I received an old bone cleaver for Christmas and decided to spruce it up a bit. It had a terrible profile from years of bad sharpening and an ugly oversized handle. I wanted to make sure it was worth the effort so I chopped a 4×4 in half twice. It showed no damage and was still pretty sharp so I decided to give it a go. I thought you guys might be interested.







I ditched the handle, re-profiled the edge and ground it 90%.





Glass bead blast and refinishing.

















Finished up the grind.













Now all it needs is sharpening .


----------



## YG420 (Apr 5, 2018)

Great job!! &#128077;


----------



## Bensbites (Apr 5, 2018)

Nice work on the rehab. I might even be inspired to try and force a deep patina on a blade or two. 

Thanks, I am not setup for westerns like this.
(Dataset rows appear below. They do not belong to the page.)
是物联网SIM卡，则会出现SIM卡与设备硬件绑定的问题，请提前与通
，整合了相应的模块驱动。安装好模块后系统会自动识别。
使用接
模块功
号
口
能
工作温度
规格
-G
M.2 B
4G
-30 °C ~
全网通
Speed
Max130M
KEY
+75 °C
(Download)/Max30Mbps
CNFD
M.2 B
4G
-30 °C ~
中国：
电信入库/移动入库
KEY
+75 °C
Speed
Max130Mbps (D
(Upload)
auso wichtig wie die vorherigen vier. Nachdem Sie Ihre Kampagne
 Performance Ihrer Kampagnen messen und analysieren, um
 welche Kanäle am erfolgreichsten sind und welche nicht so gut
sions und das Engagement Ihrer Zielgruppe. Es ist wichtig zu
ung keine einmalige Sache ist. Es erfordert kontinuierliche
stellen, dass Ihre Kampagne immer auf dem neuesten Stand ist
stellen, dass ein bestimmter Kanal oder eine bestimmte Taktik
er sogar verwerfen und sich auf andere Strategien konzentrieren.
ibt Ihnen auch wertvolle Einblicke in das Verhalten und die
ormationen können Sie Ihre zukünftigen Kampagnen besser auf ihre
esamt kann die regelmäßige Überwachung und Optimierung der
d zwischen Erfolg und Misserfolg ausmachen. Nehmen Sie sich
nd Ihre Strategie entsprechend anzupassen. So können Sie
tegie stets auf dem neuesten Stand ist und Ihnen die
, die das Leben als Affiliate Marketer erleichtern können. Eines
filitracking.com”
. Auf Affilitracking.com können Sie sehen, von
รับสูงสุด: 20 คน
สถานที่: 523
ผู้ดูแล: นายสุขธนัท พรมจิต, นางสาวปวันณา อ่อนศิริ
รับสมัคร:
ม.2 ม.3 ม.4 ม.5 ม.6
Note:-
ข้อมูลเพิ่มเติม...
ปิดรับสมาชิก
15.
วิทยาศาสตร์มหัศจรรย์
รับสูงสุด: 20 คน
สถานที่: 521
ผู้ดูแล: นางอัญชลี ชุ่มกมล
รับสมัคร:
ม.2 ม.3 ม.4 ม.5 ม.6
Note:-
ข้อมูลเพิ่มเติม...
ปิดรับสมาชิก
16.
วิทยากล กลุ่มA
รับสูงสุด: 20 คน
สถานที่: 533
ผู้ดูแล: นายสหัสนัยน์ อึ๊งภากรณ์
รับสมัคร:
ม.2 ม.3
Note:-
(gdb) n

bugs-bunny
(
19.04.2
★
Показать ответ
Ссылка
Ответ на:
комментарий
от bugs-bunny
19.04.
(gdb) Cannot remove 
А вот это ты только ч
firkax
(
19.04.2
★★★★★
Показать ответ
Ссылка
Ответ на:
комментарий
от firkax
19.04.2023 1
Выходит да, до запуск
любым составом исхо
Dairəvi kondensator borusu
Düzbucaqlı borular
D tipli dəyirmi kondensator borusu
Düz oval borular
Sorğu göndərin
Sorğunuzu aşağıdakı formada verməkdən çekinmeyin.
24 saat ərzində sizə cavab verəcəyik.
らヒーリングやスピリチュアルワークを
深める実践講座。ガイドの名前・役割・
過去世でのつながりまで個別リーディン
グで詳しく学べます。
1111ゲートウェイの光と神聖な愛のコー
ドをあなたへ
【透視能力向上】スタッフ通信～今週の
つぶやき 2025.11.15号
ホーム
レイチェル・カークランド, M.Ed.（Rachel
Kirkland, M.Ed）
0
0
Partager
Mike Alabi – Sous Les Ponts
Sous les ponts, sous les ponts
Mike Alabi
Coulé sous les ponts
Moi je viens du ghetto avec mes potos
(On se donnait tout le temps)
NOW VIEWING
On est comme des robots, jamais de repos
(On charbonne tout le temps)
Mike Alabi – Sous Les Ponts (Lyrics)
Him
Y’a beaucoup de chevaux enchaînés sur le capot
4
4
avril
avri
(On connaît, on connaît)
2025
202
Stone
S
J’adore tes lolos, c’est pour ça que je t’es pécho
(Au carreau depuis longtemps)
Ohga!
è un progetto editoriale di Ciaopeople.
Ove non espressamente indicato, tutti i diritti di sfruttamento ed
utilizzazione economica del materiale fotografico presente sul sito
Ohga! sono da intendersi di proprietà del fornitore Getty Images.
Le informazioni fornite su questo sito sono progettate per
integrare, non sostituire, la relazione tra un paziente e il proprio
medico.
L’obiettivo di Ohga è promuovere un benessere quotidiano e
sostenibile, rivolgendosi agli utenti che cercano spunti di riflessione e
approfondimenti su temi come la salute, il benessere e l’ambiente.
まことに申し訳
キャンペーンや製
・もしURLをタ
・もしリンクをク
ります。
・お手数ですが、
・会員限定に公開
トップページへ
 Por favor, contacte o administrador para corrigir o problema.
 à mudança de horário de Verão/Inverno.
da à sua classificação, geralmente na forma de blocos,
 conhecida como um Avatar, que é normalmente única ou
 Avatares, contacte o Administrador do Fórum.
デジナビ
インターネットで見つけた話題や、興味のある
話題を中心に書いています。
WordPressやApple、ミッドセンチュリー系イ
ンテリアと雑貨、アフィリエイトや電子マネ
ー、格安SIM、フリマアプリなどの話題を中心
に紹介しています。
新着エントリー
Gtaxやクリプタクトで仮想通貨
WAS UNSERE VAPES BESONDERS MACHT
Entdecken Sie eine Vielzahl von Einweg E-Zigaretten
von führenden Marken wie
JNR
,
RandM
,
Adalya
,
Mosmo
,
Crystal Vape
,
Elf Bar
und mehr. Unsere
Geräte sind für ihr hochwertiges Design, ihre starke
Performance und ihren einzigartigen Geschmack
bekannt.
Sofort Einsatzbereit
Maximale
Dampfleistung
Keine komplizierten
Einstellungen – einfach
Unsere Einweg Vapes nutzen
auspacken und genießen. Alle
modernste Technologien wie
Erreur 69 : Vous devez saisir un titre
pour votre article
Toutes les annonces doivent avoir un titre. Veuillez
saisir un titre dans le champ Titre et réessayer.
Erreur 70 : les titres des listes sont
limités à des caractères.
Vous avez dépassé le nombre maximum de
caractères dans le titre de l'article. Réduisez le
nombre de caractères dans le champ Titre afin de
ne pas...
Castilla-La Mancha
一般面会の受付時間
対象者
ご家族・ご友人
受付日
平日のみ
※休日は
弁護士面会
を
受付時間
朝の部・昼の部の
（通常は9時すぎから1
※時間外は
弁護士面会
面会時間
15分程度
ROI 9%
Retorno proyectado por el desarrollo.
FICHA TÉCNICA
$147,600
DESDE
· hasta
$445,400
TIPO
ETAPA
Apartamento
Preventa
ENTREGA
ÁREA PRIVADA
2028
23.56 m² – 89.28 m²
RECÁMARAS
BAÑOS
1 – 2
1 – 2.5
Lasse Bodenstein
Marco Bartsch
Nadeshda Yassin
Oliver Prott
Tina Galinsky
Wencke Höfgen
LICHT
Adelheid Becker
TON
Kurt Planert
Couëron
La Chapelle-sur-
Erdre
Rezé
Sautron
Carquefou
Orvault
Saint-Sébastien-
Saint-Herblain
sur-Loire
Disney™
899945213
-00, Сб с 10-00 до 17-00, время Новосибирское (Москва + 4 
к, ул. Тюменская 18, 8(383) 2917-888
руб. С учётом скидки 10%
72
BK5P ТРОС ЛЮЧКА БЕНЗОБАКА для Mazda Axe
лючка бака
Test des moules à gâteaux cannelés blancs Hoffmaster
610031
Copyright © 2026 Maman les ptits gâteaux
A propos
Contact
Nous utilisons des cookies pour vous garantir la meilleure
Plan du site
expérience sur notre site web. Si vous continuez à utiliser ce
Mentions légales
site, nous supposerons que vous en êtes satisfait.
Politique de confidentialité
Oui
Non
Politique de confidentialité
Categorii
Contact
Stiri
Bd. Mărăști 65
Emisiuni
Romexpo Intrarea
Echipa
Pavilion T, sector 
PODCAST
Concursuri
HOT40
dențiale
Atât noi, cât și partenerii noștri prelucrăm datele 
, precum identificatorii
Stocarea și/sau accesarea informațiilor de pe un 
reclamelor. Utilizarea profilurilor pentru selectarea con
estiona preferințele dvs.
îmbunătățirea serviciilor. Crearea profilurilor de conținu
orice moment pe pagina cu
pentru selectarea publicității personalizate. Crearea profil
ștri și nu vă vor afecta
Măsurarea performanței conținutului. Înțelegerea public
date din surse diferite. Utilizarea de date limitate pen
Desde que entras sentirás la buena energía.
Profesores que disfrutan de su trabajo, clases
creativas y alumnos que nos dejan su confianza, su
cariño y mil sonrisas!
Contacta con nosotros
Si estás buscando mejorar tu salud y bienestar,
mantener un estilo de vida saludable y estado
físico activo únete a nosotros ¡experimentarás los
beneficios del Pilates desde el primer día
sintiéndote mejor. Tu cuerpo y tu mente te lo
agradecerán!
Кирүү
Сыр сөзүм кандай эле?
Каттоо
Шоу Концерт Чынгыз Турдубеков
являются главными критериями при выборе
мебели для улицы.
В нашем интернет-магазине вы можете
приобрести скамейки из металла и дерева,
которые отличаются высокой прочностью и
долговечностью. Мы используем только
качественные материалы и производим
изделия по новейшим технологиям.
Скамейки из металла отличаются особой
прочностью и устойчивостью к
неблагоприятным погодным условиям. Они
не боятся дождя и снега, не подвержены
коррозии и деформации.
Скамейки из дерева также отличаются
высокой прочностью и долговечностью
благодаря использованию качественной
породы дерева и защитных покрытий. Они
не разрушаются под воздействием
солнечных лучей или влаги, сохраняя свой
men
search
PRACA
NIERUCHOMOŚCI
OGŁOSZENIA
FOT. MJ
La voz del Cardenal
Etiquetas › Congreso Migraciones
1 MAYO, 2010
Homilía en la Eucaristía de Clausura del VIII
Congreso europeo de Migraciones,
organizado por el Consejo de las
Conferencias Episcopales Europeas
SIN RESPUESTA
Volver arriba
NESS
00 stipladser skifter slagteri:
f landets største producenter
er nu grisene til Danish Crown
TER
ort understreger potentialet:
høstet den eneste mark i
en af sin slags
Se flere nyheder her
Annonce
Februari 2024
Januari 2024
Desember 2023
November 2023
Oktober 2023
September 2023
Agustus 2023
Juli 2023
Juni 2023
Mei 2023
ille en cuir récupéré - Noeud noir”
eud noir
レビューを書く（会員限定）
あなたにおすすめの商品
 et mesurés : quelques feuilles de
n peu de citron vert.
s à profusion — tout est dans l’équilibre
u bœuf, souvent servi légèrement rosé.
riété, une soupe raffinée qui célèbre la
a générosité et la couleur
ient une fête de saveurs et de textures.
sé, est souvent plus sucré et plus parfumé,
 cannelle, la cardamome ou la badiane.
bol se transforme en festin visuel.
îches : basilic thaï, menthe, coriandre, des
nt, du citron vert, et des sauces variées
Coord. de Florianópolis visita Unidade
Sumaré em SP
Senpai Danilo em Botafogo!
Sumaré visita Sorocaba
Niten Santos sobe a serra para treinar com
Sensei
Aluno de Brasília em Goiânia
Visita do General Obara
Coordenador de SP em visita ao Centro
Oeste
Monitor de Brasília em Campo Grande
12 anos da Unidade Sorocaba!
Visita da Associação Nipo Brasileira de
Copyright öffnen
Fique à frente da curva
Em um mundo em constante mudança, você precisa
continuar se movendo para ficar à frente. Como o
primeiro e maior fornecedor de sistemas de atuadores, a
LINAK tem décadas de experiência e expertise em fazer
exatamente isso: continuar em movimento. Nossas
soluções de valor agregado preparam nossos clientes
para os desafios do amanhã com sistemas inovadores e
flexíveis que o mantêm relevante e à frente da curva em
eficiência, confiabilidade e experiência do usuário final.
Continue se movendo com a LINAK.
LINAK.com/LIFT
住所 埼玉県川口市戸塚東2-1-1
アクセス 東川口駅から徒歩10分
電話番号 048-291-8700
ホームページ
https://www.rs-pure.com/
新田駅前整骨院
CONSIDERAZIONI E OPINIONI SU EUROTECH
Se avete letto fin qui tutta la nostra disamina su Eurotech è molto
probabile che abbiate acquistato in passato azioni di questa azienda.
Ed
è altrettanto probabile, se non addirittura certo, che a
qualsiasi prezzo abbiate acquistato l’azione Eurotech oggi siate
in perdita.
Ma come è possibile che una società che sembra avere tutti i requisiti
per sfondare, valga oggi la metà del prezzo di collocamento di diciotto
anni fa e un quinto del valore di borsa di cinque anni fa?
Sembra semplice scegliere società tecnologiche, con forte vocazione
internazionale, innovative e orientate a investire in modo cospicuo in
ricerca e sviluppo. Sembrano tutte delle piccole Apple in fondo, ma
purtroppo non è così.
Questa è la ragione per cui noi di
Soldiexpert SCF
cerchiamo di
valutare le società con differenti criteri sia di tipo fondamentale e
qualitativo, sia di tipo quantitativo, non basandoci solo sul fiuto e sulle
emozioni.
Wa handles are my specialty, I really appreciate the consideration and would love to work with you on a different project.


----------



## dwalker (Apr 5, 2018)

Bensbites said:


> Nice work on the rehab. I might even be inspired to try and force a deep patina on a blade or two.
> 
> Thanks, I am not setup for westerns like this. Wa handles are my specialty, I really appreciate the consideration and would love to work with you on a different project.


Thanks. I'm sure we can work together on something else.


----------